Written by: Monika Mudranincová
Photo: tomáš kubeš
We remember one of the most exposed politicians of the ‘90s mainly as the culture minister and chairman of the parliament, whose credo is “be yourself and be responsible.” His dissatisfaction and frustration with the smugness of ODS, which culminated in 1996, led him to defect to the Freedom Union. But that was his political death, and he acknowledges that it was his greatest mistake. What did writer, playwright, and poet Milan Uhde learn from it?
“FORGETTING IT would be my first choice,” Uhde (69) now confides, explaining that he erroneously thought politics had to be corrected from without. So when he was disenchanted because ODS wasn’t keeping its promises to voters he chose a radical solution – defection to the newly forming rightwing party. “But in just three weeks I realized it was a mistake,” he says self-critically. His career had been meteoric prior to his cartwheel. After signing Charter 77, in 1990 this writer and playwright, whose works were banned by the communists for 20 years, became the culture minister and later the chairman of the Czech Republic parliament (1992- 1996). He was happiest as culture minister, where his main task was to bring culture into the privatization sphere, which was very unpopular with artists who didn’t understand why the state shouldn’t continue subsidizing culture. Today he recalls with a smile how thousands of librarians signed petitions calling for his recall.
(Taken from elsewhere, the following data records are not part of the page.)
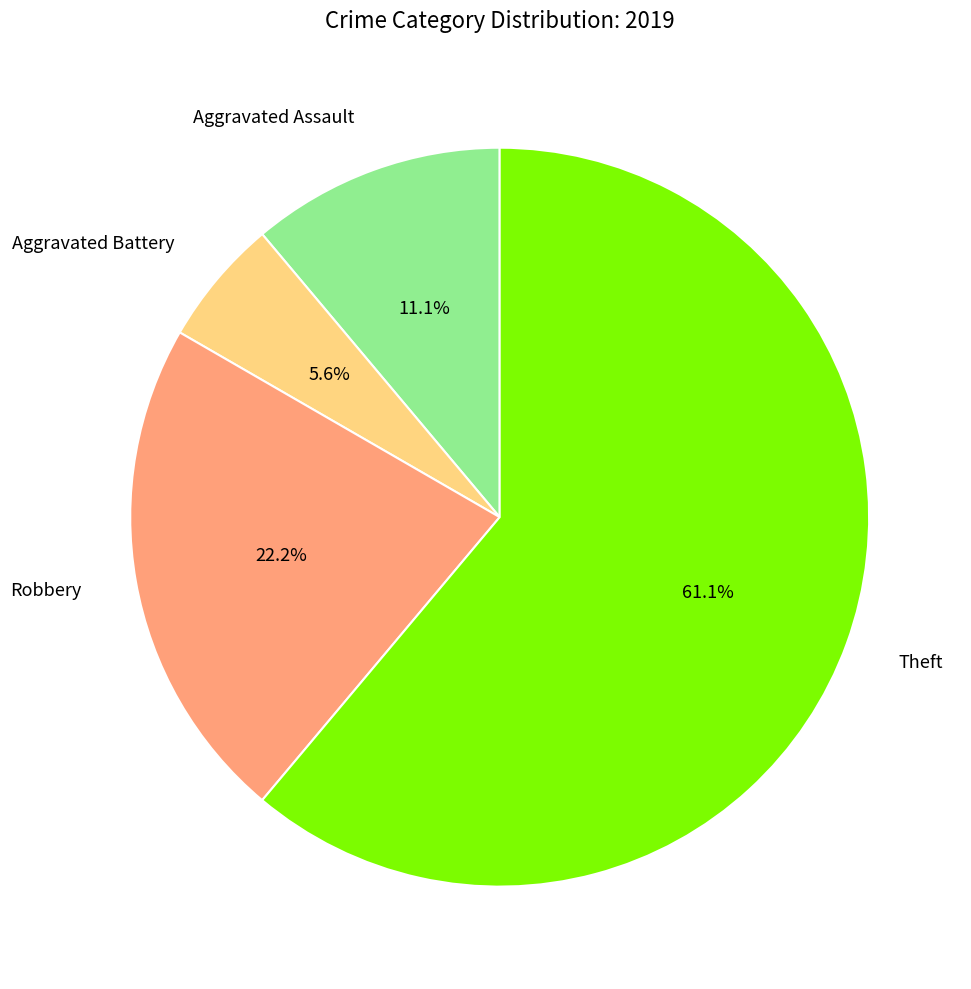

Which category has the smallest portion of the pie?

Aggravated Battery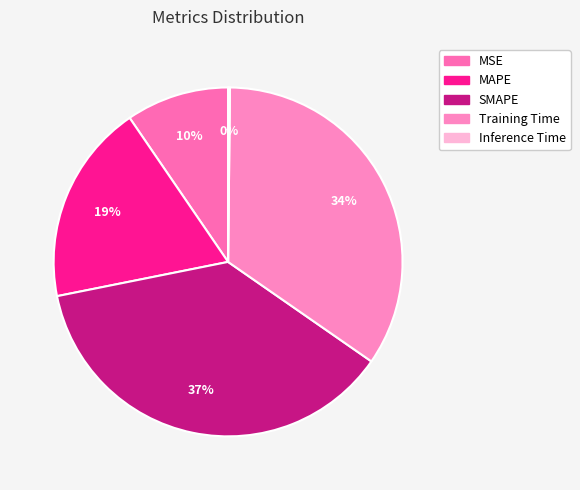

What is the ratio of the value at Training Time to the value at SMAPE?

0.9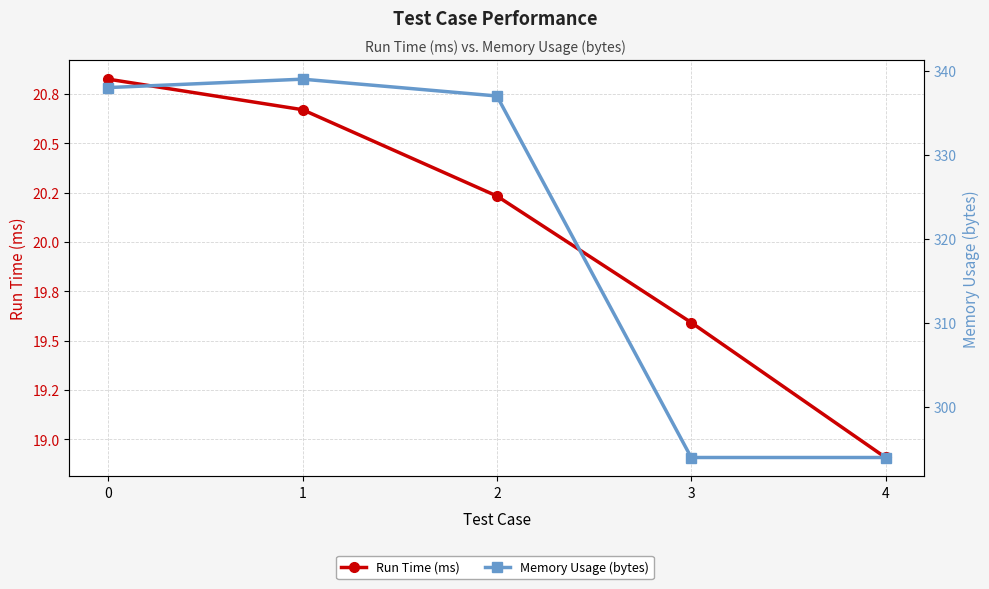

At 4, list the series in order from largest to smallest.

Memory Usage (bytes), Run Time (ms)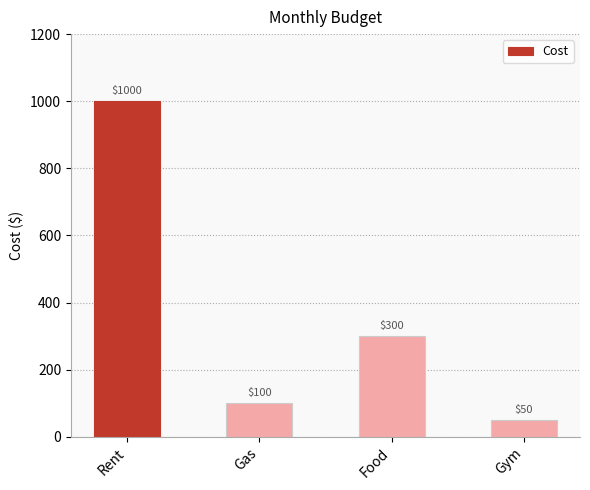

What is the label of the 3rd bar from the left?

Food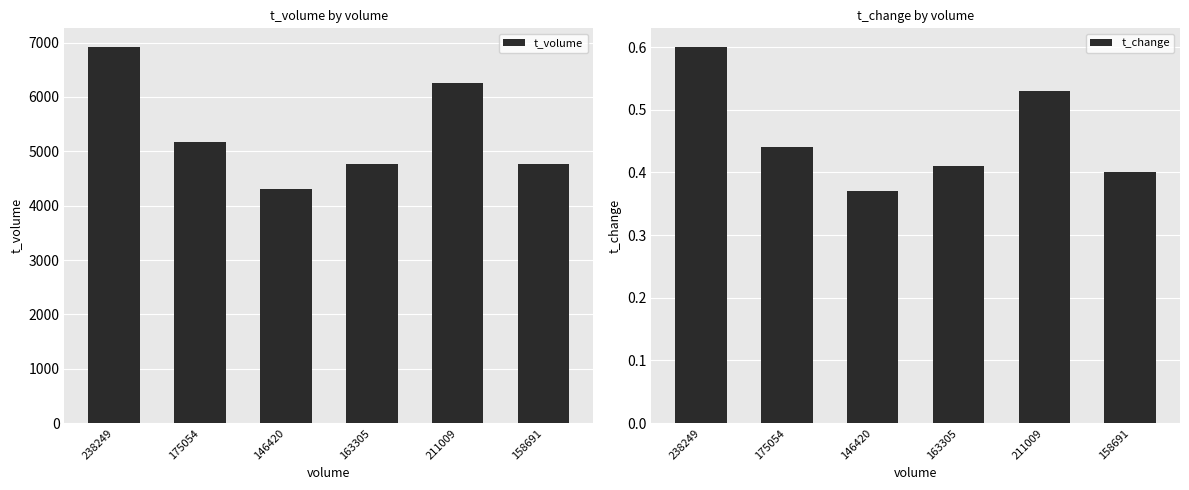

The t_volume series shows 9500.8 at 211009. True or false?

False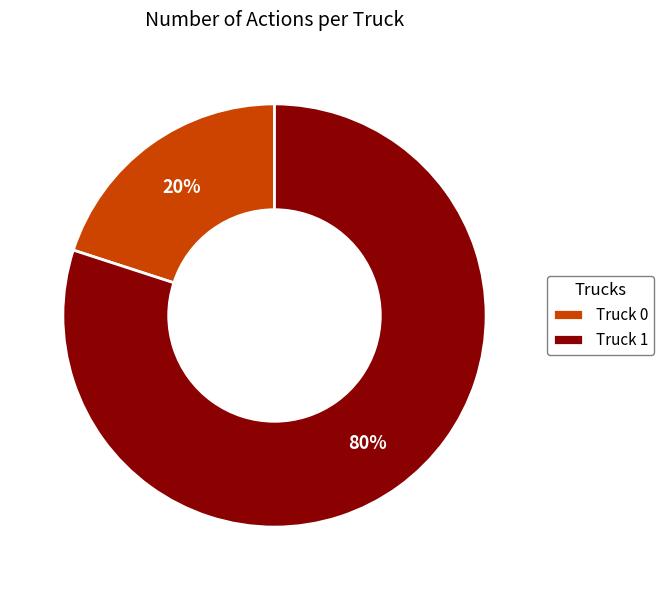

What percentage is the Truck 0 slice, to the nearest percent?

20%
What has life without politics brought him? “A new beginning,” says a smiling Uhde, who in June 1998 returned to Brno and resumed his work. Uhde wrote several plays, and the musical Nana, which he co-wrote with Miloš Štědroň is currently showing at the Brno Musical Theater. He is completing a book, My Anthology, about major Czech writers, while teaching creative writing at the Literature Academy in Prague. And as vice chair of the Czech Radio Council, he’s trying to ensure that public radio presents itself seriously and doesn’t slide into commercialism. He shuttles between Brno and Prague once a week, which gives him a chance to attend all the premieres and exhibitions and visit his son Michal, an entrepreneur living in Prague. His wife, Jitka Uhdeová, is the executive and director of Atlantis publishing house, where his daughter Jana also works.